The entries contain pictures, which should not appear in the copy; everything else must be reproduced exactly.

- [Record excerpts]
*-*-*

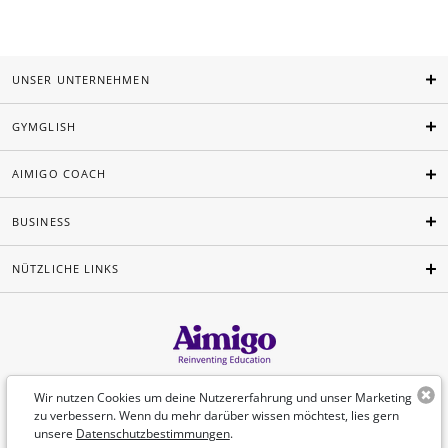
UNSER UNTERNEHMEN
GYMGLISH
AIMIGO COACH
BUSINESS
NÜTZLICHE LINKS
Deutsch
Wir nutzen Cookies um deine Nutzererfahrung und unser Marketing
zu verbessern. Wenn du mehr darüber wissen möchtest, lies gern
unsere
Datenschutzbestimmungen
.
©Aimigo 2026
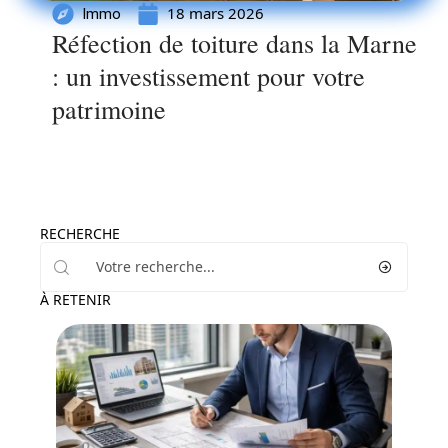
18 mars 2026
Immo
Réfection de toiture dans la Marne
: un investissement pour votre
patrimoine
RECHERCHE
À RETENIR
Investir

*-*-*

- [Reply]
UNSER UNTERNEHMEN
GYMGLISH
AIMIGO COACH
BUSINESS
NÜTZLICHE LINKS
Deutsch
Wir nutzen Cookies um deine Nutzererfahrung und unser Marketing
zu verbessern. Wenn du mehr darüber wissen möchtest, lies gern
unsere
Datenschutzbestimmungen
.
©Aimigo 2026
18 mars 2026
Immo
Réfection de toiture dans la Marne
: un investissement pour votre
patrimoine
RECHERCHE
À RETENIR
Investir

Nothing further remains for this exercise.